Measuring the area that drains onto a site is generally the first step in quantifying stormwater capture for green infrastructure practices such as rain gardens, permeable pavements, and rainwater-harvesting systems [34]. For street trees, however, the dimensions of sidewalk drainage areas and the volumes of stormwater runoff that drain from them into tree pits remain surprisingly unstudied (this is perhaps because traditional street trees often fall outside the innovative practices termed ‘green infrastructure’). For a street tree pit on a wide sidewalk, the sidewalk drainage area would be quite large, allowing the tree to capture and infiltrate substantial volumes of water. If the tree were also a small, young tree, it would have little leaf surface area to intercept water in its canopy, making canopy interception a smaller component of the water balance, in comparison to the vast volumes of stormwater that would flow into the tree pit from the sidewalk drainage area [23].

Stored dataset items
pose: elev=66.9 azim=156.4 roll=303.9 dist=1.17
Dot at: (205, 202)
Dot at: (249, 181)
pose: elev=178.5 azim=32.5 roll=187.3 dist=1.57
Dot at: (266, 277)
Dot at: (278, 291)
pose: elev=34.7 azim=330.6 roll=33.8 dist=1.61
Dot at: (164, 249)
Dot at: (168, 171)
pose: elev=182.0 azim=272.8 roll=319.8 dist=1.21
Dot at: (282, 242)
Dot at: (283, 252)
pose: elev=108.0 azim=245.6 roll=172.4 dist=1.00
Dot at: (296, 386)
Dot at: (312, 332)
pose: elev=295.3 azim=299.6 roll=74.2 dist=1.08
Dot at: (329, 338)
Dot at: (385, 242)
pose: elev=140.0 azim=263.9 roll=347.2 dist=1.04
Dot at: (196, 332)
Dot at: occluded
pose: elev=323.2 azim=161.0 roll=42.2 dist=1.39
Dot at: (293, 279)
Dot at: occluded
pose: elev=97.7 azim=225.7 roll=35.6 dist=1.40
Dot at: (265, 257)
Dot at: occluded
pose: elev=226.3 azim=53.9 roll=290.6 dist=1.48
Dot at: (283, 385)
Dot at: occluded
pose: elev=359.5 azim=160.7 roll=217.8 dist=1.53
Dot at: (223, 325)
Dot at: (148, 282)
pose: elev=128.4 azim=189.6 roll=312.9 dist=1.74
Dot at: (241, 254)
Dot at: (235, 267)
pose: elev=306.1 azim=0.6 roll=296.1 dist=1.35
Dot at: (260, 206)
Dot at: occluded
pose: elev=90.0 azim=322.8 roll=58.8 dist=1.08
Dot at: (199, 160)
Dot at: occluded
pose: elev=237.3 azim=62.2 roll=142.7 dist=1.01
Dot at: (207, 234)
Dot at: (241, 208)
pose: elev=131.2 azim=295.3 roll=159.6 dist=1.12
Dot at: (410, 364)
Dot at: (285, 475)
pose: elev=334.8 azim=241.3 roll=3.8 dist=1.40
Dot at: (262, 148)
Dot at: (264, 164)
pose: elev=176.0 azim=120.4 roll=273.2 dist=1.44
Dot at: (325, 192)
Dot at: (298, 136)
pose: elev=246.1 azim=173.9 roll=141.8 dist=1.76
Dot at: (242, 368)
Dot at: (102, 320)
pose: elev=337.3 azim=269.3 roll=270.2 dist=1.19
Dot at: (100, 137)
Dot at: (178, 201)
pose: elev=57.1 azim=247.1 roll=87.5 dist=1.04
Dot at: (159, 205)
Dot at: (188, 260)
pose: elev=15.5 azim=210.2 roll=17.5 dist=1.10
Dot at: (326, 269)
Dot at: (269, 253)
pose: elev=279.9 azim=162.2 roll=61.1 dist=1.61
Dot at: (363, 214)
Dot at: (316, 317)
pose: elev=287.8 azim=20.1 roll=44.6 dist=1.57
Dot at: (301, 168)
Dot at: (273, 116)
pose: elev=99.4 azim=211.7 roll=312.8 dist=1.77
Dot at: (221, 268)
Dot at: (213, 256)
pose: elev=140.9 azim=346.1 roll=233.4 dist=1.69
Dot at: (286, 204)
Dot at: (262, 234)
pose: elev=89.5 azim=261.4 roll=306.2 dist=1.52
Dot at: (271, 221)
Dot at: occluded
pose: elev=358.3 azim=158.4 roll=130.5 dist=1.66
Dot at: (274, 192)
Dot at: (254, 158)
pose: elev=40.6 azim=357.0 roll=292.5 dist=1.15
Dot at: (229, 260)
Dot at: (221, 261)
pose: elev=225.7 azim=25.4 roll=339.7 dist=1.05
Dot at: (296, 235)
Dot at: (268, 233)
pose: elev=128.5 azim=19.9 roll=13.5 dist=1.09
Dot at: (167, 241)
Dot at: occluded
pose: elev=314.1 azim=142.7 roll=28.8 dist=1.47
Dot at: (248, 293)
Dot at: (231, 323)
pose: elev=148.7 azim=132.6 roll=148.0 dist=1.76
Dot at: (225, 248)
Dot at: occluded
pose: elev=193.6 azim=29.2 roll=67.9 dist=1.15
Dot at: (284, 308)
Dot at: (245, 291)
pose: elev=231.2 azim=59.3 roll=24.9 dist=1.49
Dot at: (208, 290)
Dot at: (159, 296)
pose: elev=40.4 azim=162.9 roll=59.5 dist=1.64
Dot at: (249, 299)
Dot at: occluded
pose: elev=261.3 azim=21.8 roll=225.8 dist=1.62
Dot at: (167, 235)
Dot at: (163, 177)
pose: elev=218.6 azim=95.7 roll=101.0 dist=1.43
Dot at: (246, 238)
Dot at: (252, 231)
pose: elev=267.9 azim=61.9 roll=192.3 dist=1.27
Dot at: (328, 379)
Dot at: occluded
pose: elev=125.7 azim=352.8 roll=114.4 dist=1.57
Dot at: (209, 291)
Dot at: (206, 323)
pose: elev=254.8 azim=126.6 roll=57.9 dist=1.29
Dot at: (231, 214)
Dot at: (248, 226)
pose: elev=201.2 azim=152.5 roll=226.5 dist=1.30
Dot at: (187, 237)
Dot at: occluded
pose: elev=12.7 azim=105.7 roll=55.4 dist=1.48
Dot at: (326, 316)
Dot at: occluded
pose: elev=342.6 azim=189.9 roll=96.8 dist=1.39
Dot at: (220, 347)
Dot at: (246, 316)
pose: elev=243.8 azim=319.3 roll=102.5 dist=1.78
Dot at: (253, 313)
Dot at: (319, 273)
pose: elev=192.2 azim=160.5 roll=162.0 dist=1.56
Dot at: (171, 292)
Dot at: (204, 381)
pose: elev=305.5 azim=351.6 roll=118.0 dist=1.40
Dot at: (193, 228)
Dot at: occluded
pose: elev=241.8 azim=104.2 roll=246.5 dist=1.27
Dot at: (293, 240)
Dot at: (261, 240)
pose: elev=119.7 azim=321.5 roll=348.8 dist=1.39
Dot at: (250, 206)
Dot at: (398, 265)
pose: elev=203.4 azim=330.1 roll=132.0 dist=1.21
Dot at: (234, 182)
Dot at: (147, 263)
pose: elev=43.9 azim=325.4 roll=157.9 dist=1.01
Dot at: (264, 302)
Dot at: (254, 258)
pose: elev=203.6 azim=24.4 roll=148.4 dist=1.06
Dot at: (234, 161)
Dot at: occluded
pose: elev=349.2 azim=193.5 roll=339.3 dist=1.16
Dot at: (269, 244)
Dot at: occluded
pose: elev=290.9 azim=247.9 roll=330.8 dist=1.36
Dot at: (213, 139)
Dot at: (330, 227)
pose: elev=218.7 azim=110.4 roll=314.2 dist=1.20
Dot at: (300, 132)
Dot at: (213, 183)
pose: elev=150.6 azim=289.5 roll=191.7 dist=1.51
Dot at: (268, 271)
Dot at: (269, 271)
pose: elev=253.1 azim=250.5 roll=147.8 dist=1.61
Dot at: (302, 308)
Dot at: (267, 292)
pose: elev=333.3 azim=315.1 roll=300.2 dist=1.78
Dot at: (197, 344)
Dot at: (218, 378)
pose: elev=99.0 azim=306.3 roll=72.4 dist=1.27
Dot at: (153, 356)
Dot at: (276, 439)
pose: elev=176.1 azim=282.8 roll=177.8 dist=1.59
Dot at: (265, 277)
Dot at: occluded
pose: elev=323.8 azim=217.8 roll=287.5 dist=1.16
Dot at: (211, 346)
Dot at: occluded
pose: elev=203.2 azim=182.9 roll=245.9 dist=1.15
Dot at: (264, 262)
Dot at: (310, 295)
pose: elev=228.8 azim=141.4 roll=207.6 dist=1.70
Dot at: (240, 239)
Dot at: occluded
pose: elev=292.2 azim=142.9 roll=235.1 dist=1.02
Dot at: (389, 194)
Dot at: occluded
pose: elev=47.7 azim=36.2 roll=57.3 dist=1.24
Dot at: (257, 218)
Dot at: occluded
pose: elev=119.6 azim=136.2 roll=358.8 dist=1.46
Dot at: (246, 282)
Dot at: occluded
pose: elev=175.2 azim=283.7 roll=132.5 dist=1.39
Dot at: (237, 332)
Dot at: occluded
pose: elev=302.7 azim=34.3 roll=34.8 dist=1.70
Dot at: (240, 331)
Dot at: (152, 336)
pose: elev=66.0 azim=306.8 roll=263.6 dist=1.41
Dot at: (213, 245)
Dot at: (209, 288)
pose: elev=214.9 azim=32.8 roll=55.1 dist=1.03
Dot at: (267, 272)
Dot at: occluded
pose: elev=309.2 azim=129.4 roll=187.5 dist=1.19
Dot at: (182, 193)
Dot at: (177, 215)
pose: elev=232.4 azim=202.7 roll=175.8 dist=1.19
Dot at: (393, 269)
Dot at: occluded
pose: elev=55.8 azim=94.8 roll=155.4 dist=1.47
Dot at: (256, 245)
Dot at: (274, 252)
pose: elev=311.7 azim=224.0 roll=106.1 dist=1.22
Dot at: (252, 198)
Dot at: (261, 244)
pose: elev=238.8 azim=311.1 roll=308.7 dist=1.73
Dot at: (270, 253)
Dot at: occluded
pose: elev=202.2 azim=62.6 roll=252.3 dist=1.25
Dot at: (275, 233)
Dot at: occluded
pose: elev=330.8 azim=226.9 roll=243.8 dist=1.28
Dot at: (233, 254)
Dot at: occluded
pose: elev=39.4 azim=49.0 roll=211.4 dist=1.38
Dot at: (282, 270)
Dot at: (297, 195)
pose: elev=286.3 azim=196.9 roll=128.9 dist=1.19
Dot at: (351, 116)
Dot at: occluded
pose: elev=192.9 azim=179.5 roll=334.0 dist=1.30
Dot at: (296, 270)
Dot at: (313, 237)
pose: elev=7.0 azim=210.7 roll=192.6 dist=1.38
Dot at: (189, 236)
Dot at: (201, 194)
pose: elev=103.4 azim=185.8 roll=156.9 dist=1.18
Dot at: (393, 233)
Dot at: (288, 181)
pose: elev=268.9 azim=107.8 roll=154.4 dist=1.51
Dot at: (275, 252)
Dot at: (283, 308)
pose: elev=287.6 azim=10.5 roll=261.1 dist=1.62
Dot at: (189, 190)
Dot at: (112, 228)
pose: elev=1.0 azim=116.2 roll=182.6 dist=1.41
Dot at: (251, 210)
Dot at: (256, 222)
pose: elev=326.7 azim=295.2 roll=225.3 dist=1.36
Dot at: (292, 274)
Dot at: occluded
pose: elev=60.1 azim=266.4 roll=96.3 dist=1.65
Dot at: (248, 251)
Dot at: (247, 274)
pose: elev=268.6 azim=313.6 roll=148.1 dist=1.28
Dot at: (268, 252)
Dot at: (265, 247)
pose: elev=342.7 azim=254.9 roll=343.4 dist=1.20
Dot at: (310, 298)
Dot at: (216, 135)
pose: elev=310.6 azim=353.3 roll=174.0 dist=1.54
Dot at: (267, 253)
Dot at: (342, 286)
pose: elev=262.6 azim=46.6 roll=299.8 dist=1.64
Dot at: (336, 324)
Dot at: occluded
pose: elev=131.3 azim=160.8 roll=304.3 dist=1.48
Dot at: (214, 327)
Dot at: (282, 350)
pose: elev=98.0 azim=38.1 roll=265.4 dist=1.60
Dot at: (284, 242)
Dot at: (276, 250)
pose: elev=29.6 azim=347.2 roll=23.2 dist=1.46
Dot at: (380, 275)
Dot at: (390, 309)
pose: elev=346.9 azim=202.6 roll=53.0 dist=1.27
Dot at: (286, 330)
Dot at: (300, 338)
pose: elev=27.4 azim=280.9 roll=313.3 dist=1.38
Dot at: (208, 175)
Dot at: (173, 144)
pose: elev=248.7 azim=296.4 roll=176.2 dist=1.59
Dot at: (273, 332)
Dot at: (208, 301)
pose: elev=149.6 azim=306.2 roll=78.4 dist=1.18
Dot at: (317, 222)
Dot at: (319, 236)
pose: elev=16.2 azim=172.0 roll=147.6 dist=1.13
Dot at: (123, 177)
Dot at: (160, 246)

### To-do list
A – Answer these questions from the passage on street-tree stormwater:
(i) What is generally the first step in quantifying stormwater capture for green infrastructure practices?
(ii) Which three green infrastructure practices does the passage list?
(iii) What would a small, young tree have little of to intercept water in its canopy?
B – In the stored dataset entries, rewrite the lines between the one holding "pose: elev=295.3 azim=299.6" and the one holding "Dot at: (102, 320)", inclusive. Swap "pose" for "camera" and keep everything else unchanged.

### Solved problems
A –
(i) Measuring the area that drains onto a site.
(ii) Rain gardens, permeable pavements, and rainwater-harvesting systems.
(iii) Leaf surface area.

B –
camera: elev=295.3 azim=299.6 roll=74.2 dist=1.08
Dot at: (329, 338)
Dot at: (385, 242)
camera: elev=140.0 azim=263.9 roll=347.2 dist=1.04
Dot at: (196, 332)
Dot at: occluded
camera: elev=323.2 azim=161.0 roll=42.2 dist=1.39
Dot at: (293, 279)
Dot at: occluded
camera: elev=97.7 azim=225.7 roll=35.6 dist=1.40
Dot at: (265, 257)
Dot at: occluded
camera: elev=226.3 azim=53.9 roll=290.6 dist=1.48
Dot at: (283, 385)
Dot at: occluded
camera: elev=359.5 azim=160.7 roll=217.8 dist=1.53
Dot at: (223, 325)
Dot at: (148, 282)
camera: elev=128.4 azim=189.6 roll=312.9 dist=1.74
Dot at: (241, 254)
Dot at: (235, 267)
camera: elev=306.1 azim=0.6 roll=296.1 dist=1.35
Dot at: (260, 206)
Dot at: occluded
camera: elev=90.0 azim=322.8 roll=58.8 dist=1.08
Dot at: (199, 160)
Dot at: occluded
camera: elev=237.3 azim=62.2 roll=142.7 dist=1.01
Dot at: (207, 234)
Dot at: (241, 208)
camera: elev=131.2 azim=295.3 roll=159.6 dist=1.12
Dot at: (410, 364)
Dot at: (285, 475)
camera: elev=334.8 azim=241.3 roll=3.8 dist=1.40
Dot at: (262, 148)
Dot at: (264, 164)
camera: elev=176.0 azim=120.4 roll=273.2 dist=1.44
Dot at: (325, 192)
Dot at: (298, 136)
camera: elev=246.1 azim=173.9 roll=141.8 dist=1.76
Dot at: (242, 368)
Dot at: (102, 320)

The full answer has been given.